Climate scientists routinely travel to distant and remote sites around the world to do their research: to mountaintops, to the deep ocean, and to the North and South Poles. Their research results often show up in peer-reviewed scientific journals not easily accessible to those outside their specialty fields … and certainly not in easily digestible doses the broad public can use.
A new website, climatescience.tv, launched in May, hopes to change that by giving viewers footage of climate scientists at work in the field, conducting their research in places far-removed from their homes and from the inquisitive eye of a reporter’s camera. Videos at the site offer behind-the-scenes footage of scientists retrieving deep-sea sediment cores, sampling greenhouse gases in the atmosphere, testing how acidic seawater affects urchin larvae, and more.

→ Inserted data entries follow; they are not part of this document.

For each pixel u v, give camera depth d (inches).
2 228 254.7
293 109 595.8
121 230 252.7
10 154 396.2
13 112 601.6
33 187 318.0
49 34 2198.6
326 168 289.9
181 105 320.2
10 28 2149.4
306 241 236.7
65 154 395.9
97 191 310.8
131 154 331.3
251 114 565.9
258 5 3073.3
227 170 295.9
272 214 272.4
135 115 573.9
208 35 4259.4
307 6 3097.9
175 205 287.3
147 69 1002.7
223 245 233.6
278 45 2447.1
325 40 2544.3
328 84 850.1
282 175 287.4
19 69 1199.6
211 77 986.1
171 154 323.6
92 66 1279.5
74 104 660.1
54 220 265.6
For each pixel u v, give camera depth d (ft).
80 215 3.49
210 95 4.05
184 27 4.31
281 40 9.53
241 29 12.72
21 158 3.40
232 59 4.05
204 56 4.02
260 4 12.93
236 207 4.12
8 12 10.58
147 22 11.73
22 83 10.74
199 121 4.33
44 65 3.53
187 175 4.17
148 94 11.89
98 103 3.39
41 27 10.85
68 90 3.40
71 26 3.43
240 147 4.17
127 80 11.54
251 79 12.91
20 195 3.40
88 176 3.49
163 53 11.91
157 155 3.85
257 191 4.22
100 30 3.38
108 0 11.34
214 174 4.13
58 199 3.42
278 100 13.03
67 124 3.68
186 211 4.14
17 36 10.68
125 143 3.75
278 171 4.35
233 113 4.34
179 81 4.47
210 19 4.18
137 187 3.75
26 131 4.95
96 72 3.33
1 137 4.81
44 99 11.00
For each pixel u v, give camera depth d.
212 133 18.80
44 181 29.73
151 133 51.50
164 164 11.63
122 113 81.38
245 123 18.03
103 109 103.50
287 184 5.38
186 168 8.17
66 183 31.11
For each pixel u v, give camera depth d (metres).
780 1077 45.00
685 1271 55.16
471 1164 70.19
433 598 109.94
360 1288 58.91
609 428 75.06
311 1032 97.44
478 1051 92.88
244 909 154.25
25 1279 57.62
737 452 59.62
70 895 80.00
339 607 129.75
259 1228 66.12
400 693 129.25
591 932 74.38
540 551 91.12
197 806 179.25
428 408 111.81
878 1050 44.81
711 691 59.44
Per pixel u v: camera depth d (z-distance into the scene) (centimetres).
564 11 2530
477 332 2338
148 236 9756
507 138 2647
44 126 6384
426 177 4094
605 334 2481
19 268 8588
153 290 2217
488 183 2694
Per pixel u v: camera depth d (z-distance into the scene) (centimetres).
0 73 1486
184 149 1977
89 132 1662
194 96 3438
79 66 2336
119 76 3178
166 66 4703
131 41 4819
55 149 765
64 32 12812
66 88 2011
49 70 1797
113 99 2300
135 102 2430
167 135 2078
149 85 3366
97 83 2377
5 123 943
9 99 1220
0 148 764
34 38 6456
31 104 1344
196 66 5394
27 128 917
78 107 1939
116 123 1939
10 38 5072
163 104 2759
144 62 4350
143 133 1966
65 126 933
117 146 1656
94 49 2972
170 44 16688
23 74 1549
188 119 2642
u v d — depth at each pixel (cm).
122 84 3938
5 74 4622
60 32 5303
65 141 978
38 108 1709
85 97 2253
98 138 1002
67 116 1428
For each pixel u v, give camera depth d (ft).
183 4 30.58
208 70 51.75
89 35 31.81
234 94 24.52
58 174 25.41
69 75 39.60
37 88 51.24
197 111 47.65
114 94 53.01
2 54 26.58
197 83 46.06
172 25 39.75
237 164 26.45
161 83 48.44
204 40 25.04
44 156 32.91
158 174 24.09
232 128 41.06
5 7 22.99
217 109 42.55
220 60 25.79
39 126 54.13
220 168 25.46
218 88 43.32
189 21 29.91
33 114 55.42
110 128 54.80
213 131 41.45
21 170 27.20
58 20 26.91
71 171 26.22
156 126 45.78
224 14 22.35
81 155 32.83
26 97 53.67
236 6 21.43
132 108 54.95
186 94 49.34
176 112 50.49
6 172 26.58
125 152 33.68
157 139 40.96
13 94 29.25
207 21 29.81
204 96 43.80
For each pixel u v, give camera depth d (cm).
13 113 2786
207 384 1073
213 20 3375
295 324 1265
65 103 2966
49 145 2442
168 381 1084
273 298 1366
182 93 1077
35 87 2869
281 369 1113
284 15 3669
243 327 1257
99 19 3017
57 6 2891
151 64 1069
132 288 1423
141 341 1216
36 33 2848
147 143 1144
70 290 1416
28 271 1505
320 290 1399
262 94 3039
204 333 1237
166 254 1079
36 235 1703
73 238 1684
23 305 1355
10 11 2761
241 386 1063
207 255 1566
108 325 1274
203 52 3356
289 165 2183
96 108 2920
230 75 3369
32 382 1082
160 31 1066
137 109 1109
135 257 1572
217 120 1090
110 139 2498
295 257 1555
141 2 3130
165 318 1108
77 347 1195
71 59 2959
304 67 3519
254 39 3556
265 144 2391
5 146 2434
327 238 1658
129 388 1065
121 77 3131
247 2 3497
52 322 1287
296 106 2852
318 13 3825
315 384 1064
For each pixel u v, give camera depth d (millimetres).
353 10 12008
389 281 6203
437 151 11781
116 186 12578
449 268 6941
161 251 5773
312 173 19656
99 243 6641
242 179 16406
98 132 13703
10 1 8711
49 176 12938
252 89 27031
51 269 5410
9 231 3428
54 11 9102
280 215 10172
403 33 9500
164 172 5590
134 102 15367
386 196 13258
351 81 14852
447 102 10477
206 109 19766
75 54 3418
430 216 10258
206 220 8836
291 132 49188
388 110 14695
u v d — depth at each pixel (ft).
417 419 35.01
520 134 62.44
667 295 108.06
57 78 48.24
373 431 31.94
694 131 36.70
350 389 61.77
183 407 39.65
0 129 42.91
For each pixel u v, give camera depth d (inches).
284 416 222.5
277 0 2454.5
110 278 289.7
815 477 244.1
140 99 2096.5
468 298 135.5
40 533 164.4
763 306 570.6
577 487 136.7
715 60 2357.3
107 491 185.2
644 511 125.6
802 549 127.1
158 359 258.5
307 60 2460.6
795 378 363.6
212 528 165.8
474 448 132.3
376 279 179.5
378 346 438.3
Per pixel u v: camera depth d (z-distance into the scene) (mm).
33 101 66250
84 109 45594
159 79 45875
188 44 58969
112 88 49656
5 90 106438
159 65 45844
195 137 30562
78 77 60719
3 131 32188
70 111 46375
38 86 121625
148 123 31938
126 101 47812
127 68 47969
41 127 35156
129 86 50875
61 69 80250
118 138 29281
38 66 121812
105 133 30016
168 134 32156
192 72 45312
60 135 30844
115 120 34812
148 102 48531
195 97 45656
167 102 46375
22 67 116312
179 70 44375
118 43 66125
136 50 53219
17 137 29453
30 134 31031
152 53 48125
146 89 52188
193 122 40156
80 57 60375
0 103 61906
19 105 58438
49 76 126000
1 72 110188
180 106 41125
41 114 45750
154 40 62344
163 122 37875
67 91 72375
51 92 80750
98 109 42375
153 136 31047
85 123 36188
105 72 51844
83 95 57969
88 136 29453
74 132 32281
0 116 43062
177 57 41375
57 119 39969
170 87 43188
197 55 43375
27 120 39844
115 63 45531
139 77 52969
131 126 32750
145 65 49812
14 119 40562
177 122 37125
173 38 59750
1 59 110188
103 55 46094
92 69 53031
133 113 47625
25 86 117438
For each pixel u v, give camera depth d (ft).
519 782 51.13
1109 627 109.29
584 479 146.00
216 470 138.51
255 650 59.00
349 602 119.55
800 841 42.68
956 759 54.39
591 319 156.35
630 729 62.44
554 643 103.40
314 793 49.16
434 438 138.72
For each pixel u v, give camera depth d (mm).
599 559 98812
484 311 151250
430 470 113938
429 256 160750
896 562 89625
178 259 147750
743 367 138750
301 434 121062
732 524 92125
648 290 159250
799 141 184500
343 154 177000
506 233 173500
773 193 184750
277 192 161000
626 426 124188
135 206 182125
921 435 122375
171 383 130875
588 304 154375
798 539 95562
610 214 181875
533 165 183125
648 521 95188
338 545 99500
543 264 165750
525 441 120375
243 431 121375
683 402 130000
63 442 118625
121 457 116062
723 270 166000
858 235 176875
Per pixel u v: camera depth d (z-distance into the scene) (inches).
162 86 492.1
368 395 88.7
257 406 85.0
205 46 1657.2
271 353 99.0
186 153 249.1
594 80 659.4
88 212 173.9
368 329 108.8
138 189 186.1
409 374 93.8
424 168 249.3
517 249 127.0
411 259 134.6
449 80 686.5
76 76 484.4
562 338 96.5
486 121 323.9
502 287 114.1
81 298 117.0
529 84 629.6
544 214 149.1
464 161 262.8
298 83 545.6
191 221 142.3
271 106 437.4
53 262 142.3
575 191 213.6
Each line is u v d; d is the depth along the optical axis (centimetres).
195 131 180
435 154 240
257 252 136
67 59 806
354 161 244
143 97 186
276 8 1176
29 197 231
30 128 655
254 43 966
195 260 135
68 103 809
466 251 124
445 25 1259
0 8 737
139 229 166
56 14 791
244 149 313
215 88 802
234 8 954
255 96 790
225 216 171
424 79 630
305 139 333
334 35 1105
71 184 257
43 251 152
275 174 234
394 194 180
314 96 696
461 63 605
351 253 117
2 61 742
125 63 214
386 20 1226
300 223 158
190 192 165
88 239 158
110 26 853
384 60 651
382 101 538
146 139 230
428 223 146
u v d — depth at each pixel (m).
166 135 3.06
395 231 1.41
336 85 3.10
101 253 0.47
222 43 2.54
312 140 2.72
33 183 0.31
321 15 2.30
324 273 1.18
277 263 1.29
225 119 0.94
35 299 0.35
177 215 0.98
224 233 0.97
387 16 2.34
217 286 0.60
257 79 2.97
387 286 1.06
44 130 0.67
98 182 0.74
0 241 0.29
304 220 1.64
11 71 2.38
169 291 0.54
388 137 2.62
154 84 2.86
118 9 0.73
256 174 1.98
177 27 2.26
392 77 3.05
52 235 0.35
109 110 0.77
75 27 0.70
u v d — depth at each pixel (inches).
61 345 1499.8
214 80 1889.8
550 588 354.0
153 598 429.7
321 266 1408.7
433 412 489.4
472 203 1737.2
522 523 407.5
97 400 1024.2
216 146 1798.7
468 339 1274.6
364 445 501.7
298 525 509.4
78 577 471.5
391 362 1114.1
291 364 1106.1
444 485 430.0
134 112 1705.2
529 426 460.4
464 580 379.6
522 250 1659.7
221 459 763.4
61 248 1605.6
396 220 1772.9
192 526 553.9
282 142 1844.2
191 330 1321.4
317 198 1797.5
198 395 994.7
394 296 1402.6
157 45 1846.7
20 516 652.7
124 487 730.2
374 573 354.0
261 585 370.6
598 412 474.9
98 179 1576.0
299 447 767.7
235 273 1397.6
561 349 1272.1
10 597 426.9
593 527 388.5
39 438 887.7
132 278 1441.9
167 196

The project is also making rare historical footage widely available to the public. In May, for instance, the site posted a video of a 1980 speech by Scripps Institution of Oceanography’s Roger Revelle, provided to the project by Lawrence Livermore National Laboratory.
Project leader Joshua Wolfe, a photographer and filmmaker, is the co-author, with NASA climatologist Gavin Schmidt, of Climate Change: Picturing the Science. Wolfe is also a partner at a New York and Washington, D.C.-based communications firm called the PES Group, which is supporting climatescience.tv.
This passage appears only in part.